Archives Discussions

maximmoroz · ‎07-07-2011

I have a kernel. The kernel produces slightly different results each execution, which bothers me greatly 🙂 I have already spent enourmous amount of time trying to figure out the problem but with no success yet.

The kernel has an outer cycle of a fixed size. There is barrier(CLK_LOCAL_MEM_FENCE) inside the cycle. A wild idea came to my mind: Is barrier allowed inside cycle? honestly I don't remeber seeing other code with barrier inside the cycle.

Below is stripped verion of the kernel. Any ideas are welcomed.

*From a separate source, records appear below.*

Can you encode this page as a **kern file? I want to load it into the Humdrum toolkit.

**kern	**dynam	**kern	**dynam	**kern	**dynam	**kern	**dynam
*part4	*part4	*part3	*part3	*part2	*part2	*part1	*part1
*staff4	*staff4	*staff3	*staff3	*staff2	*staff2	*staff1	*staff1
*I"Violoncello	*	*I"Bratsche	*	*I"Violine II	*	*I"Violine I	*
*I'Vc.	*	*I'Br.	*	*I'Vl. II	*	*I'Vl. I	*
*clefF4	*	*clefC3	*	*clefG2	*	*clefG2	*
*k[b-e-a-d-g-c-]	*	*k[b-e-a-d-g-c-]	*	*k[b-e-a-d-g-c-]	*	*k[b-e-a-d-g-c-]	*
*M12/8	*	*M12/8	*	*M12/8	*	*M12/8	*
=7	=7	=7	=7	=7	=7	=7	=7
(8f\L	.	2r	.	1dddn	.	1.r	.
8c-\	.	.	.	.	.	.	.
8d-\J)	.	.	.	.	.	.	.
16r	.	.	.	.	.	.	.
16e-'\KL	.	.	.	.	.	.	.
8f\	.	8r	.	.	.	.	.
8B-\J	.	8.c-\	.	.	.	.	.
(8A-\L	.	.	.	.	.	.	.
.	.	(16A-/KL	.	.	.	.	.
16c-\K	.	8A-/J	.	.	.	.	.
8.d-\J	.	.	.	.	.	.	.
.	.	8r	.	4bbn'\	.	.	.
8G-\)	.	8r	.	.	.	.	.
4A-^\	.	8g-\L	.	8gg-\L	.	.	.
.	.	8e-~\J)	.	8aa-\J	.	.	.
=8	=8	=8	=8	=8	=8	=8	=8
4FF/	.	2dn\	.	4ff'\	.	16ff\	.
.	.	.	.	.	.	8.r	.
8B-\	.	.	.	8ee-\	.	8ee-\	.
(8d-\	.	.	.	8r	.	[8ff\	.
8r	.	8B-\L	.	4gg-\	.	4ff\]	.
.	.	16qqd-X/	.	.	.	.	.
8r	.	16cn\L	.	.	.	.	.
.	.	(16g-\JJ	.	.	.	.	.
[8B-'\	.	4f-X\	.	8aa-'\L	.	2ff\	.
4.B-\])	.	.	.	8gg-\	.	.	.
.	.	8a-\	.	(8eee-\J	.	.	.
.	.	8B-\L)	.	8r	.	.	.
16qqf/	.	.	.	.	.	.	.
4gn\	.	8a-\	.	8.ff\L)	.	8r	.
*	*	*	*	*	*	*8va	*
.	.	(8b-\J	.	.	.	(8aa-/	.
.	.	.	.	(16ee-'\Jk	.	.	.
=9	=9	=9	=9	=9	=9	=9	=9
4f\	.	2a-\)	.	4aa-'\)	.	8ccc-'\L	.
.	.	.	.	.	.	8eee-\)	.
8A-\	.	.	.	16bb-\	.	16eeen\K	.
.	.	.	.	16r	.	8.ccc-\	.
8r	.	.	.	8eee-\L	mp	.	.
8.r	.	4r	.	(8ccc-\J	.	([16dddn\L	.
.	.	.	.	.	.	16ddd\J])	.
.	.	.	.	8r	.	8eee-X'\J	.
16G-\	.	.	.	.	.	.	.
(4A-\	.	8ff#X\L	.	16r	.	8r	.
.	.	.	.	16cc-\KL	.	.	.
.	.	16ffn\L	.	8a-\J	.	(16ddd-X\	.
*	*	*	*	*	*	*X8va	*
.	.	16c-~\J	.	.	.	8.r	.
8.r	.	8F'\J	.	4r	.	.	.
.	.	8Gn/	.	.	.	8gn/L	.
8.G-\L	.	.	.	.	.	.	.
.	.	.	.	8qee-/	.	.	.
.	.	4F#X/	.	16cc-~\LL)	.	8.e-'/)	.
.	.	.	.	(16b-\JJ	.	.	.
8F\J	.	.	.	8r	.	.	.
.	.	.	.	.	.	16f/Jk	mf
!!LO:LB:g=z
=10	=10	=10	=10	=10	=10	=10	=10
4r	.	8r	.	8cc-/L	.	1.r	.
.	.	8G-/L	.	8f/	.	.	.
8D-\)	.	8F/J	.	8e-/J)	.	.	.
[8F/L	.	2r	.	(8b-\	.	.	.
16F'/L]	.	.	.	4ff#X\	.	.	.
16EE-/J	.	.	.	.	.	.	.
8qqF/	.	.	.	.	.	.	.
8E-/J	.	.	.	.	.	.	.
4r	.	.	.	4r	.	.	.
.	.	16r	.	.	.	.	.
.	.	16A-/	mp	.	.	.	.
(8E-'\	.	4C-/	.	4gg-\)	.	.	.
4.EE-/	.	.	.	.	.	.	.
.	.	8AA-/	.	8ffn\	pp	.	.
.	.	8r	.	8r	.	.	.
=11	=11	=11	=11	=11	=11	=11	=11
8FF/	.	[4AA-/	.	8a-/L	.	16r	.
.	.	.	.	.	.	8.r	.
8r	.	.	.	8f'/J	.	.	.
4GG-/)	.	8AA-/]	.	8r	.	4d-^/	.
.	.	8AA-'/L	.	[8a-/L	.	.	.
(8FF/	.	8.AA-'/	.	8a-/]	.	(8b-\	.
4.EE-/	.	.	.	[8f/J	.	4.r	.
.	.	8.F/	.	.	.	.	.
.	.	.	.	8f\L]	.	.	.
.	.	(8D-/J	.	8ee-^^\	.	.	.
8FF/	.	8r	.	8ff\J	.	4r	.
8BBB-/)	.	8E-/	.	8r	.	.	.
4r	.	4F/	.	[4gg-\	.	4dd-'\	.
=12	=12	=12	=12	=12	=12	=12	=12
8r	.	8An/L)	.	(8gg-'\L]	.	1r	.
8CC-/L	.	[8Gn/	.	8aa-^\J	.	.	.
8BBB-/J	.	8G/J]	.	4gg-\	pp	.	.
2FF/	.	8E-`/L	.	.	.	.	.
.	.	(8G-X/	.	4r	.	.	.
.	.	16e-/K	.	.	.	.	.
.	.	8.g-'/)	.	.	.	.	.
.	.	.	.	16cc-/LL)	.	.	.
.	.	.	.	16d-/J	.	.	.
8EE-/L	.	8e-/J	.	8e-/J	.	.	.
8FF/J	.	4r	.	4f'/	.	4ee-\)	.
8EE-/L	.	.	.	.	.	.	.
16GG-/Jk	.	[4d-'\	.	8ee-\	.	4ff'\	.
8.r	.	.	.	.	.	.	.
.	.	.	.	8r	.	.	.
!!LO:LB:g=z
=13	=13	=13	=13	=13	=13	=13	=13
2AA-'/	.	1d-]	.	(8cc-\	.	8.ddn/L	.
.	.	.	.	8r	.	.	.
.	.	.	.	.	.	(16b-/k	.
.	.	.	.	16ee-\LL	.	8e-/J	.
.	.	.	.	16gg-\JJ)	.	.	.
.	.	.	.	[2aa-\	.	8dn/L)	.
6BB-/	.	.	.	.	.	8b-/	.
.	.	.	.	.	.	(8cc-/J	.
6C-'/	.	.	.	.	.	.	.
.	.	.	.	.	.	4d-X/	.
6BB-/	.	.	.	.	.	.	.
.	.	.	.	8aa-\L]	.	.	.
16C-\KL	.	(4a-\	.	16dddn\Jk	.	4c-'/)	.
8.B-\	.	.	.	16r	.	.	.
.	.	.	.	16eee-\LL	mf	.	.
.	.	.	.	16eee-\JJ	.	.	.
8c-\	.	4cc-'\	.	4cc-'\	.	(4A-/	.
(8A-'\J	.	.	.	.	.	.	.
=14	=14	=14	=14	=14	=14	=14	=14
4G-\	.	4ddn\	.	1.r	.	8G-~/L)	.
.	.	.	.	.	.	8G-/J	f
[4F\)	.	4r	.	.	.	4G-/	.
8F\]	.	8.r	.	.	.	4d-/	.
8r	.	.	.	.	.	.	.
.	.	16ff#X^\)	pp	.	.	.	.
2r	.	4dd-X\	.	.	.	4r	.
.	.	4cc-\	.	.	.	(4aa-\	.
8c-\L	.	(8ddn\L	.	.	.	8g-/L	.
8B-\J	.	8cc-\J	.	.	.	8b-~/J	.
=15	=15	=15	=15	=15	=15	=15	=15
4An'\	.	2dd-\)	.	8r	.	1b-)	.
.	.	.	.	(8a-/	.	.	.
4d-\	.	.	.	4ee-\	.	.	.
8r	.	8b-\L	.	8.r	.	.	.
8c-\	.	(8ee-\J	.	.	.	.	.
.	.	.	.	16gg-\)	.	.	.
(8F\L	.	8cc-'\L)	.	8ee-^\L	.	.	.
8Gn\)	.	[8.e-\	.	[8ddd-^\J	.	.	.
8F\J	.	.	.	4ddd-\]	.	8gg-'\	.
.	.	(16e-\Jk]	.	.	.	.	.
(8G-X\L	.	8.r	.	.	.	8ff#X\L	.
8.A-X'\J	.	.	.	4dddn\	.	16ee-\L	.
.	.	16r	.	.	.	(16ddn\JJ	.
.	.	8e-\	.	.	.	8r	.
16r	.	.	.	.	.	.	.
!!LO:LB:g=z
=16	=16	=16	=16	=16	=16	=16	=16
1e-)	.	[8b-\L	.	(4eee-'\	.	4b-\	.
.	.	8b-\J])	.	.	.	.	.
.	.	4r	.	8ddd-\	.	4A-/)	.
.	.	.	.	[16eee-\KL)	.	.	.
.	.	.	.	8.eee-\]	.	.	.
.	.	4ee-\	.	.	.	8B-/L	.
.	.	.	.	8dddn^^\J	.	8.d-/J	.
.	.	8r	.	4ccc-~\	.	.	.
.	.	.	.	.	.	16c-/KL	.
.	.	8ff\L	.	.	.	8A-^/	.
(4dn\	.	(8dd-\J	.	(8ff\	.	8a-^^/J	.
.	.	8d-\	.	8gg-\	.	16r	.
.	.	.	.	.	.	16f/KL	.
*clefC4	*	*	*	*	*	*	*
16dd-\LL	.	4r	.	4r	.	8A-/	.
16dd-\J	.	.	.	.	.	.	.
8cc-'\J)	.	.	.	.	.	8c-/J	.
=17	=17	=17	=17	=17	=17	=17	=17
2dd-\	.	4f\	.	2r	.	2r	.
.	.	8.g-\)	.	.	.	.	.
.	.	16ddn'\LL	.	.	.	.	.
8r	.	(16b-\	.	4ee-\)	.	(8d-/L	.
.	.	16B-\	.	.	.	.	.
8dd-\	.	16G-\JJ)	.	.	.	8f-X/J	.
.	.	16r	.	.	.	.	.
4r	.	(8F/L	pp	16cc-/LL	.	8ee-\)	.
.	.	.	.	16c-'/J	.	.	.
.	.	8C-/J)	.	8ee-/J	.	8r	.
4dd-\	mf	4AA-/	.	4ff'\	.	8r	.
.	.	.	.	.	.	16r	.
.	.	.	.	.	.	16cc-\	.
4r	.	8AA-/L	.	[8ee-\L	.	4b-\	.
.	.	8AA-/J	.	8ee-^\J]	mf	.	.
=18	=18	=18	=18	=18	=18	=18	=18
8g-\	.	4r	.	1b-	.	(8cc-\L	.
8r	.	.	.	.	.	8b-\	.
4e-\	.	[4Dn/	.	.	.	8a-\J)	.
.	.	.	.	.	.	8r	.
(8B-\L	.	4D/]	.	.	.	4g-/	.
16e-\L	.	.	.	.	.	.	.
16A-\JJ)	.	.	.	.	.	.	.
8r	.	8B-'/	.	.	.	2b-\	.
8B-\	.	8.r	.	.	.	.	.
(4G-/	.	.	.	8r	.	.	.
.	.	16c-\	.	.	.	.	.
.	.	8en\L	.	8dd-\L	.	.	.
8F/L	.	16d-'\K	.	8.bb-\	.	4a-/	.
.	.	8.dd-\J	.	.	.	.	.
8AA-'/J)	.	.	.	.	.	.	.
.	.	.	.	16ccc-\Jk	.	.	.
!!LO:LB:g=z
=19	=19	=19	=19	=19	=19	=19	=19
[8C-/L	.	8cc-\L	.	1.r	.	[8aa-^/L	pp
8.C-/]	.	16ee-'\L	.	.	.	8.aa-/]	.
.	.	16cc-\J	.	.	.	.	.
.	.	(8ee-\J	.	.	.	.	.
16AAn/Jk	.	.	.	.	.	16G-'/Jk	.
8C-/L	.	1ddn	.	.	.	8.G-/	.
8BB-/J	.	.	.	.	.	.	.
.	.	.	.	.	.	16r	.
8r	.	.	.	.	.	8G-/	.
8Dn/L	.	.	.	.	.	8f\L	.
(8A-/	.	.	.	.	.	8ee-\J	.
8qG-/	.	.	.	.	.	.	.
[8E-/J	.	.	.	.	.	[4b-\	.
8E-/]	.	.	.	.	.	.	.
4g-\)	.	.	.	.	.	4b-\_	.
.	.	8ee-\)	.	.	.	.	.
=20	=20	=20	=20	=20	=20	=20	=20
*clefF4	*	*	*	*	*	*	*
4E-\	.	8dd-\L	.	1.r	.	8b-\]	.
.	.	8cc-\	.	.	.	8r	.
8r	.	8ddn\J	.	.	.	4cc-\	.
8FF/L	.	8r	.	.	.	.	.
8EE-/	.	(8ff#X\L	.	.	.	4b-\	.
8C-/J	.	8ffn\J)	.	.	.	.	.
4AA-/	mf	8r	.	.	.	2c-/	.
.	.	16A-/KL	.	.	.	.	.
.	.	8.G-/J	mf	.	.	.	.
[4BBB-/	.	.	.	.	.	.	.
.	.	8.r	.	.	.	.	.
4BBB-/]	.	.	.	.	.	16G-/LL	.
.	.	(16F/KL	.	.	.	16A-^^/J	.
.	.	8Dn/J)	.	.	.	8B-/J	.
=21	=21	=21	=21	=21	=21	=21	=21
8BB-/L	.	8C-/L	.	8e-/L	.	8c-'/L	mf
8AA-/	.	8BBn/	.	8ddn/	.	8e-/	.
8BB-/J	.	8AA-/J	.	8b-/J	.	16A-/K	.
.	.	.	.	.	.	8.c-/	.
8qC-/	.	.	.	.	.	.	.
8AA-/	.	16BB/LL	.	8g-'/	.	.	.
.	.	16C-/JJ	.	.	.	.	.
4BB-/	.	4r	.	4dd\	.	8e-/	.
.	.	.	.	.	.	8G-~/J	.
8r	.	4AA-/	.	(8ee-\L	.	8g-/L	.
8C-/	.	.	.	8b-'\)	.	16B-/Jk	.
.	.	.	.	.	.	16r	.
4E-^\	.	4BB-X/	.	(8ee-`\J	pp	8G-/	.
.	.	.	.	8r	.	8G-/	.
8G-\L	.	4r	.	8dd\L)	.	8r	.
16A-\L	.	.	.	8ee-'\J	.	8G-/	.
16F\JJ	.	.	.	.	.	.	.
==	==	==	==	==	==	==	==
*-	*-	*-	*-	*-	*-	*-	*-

__kernel __attribute__((reqd_work_group_size(16, 16, 1))) void ConvolutionRegister( const __global float * restrict input, __global float * restrict output, const __global float * restrict weights, const __global int * restrict weights_offsets, const __global float * restrict biases ) { __local float input_buffer[IN_SIZE]; __local float weight_buffer[W_SIZE]; float sum = 0.0F; for(uint input_feature_map_id = 0; input_feature_map_id < INPUT_FEATURE_MAP_COUNT; input_feature_map_id++) { const int weights_offset = weights_offsets[input_feature_map_id]; // fill local weight_buffer and input_buffer // ... // end of fill local weight_buffer and input_buffer barrier(CLK_LOCAL_MEM_FENCE); // update weighted sum // ... // end of update weighted sum } // write result to output feature map output[some_index] = sum; }

tonyo_au · ‎07-07-2011

I have done this with no problem. You only have to be carefully all work items reach a barrier

maximmoroz · ‎07-08-2011

Oh, thanks. I will dig in other direction.

maximmoroz · ‎07-08-2011

Wow, I solved this so annoying problem. It is not enough to have single barrier inside the cycle. While one wavefront might be doing "update weighted sum" in iteration 1 the other at the same time might already "fill local weight_buffer and input_buffer" in iteration 2 thus ruining the work of the 1st wavefront.

While now I see that the solution looks obvious and the error is silly, it was not obvious at all until I found (almost accidently) the solution. The cycle itself visually looked... so nice and compact that I assumed that I need to take care about syncronization inside cycle only, as if cycle will take care of itself.

I am attaching the fixed code.

__kernel __attribute__((reqd_work_group_size(16, 16, 1))) void ConvolutionRegister( const __global float * restrict input, __global float * restrict output, const __global float * restrict weights, const __global int * restrict weights_offsets, const __global float * restrict biases ) { __local float input_buffer[IN_SIZE]; __local float weight_buffer[W_SIZE]; float sum = 0.0F; for(uint input_feature_map_id = 0; input_feature_map_id < INPUT_FEATURE_MAP_COUNT; input_feature_map_id++) { const int weights_offset = weights_offsets[input_feature_map_id]; // fill local weight_buffer and input_buffer // ... // end of fill local weight_buffer and input_buffer barrier(CLK_LOCAL_MEM_FENCE); // update weighted sum // ... // end of update weighted sum barrier(CLK_LOCAL_MEM_FENCE); } // write result to output feature map output[some_index] = sum; }

tonyo_au · ‎07-09-2011

I believe minimizing barriers is a good thing. Think about algorithms that have the least number of barriers even at the expense of more code. The idea is to get more concurrent execution to maximizing the number of gpus staying occupied

maximmoroz · ‎07-09-2011

I know. But if you are able to put more than one workgroup into each compute unit then barriers is not a big deal.